KING: I couldn't agree with you more. John Miller, your crime was your beat, wasn't it? I mean, you even became part of the police department in New York, leaving the business for a while. Is crime going to reinvent itself here on 20/20? Will you do crime stories?

MILLER: Well, I will do crime stories only because that's where a large majority of my contacts lie. So those stories will still come to me. And then, of course, there's the aspect of how crime has changed, meaning if you take a look at the September 11th attacks, anyone who had been covering embassy bombings from '98 or the Kohl bombing that followed or this latest story knows that all the dynamics of this reporting is crime reporting. You're interviewing the neighbors, you're finding the people where they lived in Hamburg, in Afghanistan, you're going through the papers found in the safe houses this this is very much the same game. It's just it's the biggest crime story in history, one that morphed into a war before the end of the first day, but it's still crime reporting when it boils down to it. And I'll be concentrating on that, too.

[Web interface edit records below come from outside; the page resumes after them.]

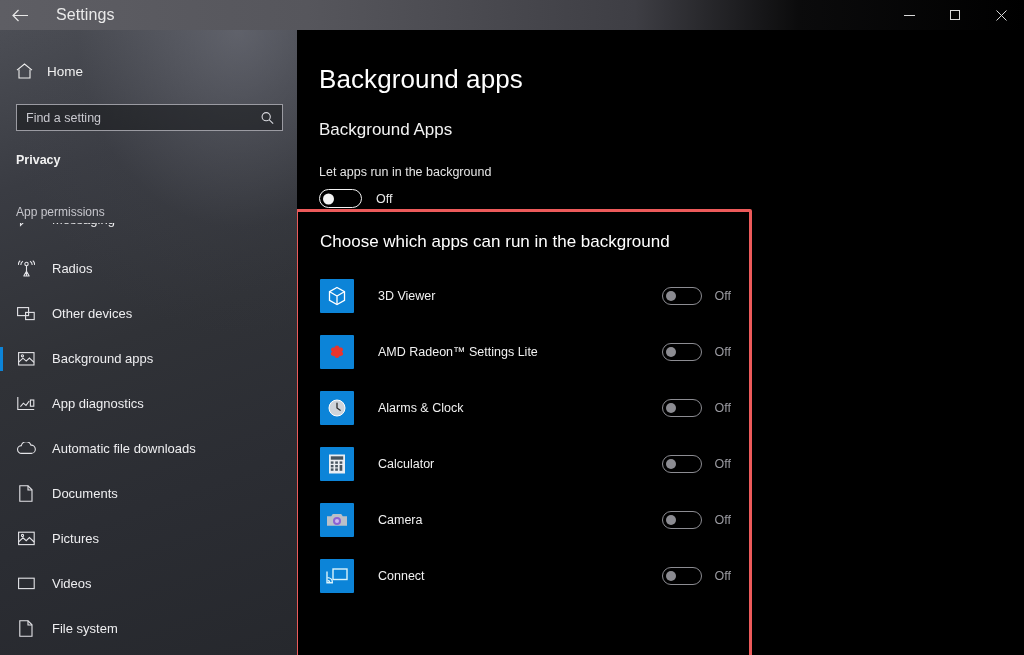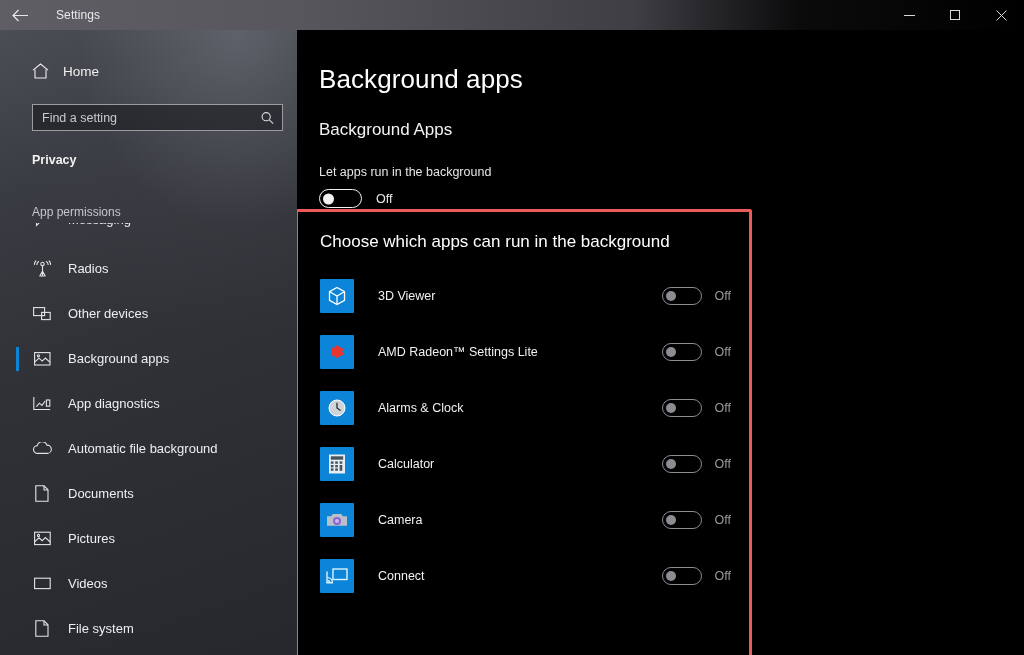--- a/index.html
+++ b/index.html
@@ -18,42 +18,41 @@
   .titlebar {
     position:relative; height:30px; flex:0 0 30px;
     display:flex; align-items:center;
     background:linear-gradient(to right,#5e5e64 0%,#56565c 30%,#3e3e44 62%,#0b0b0c 78%,#000 100%);
   }
   .tb-back {
     width:40px; height:30px; display:flex; align-items:center; justify-content:center;
     color:#e8e8e8; font-size:15px; line-height:1;
   }
   .tb-title {
-    color:#eaeaea; font-size:12px; letter-spacing:.1px; margin-left:16px;
+    color:#eaeaea; font-size:16px; letter-spacing:.1px; margin-left:16px;
   }
   .tb-controls {
     position:absolute; right:0; top:0; height:30px; display:flex;
   }
   .tb-btn {
     width:46px; height:30px; display:flex; align-items:center; justify-content:center;
     color:#d8d8d8;
   }
   .tb-btn svg { display:block; }
 
   
   .body { flex:1; display:flex; position:relative; min-height:0; }
 
   
   .sidebar {
     width:297px; flex:0 0 297px; position:relative;
     background:
       radial-gradient(120% 70% at 80% 0%, rgba(120,122,132,.55) 0%, rgba(70,72,80,.12) 45%, rgba(0,0,0,0) 70%),
       linear-gradient(160deg,#4c4e55 0%,#3a3c43 22%,#303237 48%,#2b2d33 72%,#26282d 100%);
     overflow:hidden;
-    padding-left:16px;
   }
   .sb-home {
     display:flex; align-items:center; gap:14px;
     padding:0 0 0 16px; height:34px; margin-top:24px;
   }
   .sb-home .lbl { color:#f0f0f0; font-size:13.5px; }
   .sb-search {
     margin:16px 14px 0 16px; height:27px;
     background:rgba(20,21,24,.55);
     border:1px solid #9b9ba2;
@@ -256,21 +255,21 @@
           </span>
           <span class="lbl">App diagnostics</span>
         </div>
 
         <div class="nav-item">
           <span class="ico">
             <svg width="19" height="13" viewBox="0 0 19 13" fill="none" stroke="currentColor" stroke-width="1.1">
               <path d="M4.6 11.4a3.9 3.9 0 0 1-.3-7.8 5 5 0 0 1 9.6-.5 3.6 3.6 0 0 1 .5 8.3z"></path>
             </svg>
           </span>
-          <span class="lbl">Automatic file background</span>
+          <span class="lbl">Automatic file downloads</span>
         </div>
 
         <div class="nav-item">
           <span class="ico">
             <svg width="14" height="17" viewBox="0 0 14 17" fill="none" stroke="currentColor" stroke-width="1.1">
               <path d="M0.8 0.8h8.2l4 4v11.4H0.8z"></path>
                 <path d="M9 0.8v4.2h4"></path>
             </svg>
           </span>
           <span class="lbl">Documents</span>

WALTERS: We have done a lot of crime stories. We do one story next week, that talks about the use of DNA. I won't go through it all, but where we went out, 20/20, and did DNA on various people who are rapists and the results are absolutely amazing. The convictions and the ones that were set free. That's a crime story. I've done more than my share of murderers, I think, over the years. So crime doesn't only -- always pay, but it always interests.

KING: How about the competitive aspect, Barbara, of a magazine show with so many magazine shows around, staying on top, coming up with ideas and stories?

WALTERS: It's tough. And the booking is tough, I mean, it's not just magazine programs, it's LARRY KING, it's the morning shows. We're all in a sense competing with each other. But you still want to do a quality show, and also we do know that the people who do the shows that it matters. That if they feel that they know you and that you have integrity and they've been watching you for years, you hope that that will be part of the reason that people will tune you in. Then you also want to inject something new, and a new quality and --

KING: Here you go.

WALTERS: Here he is!

MILLER: That's the best you could do?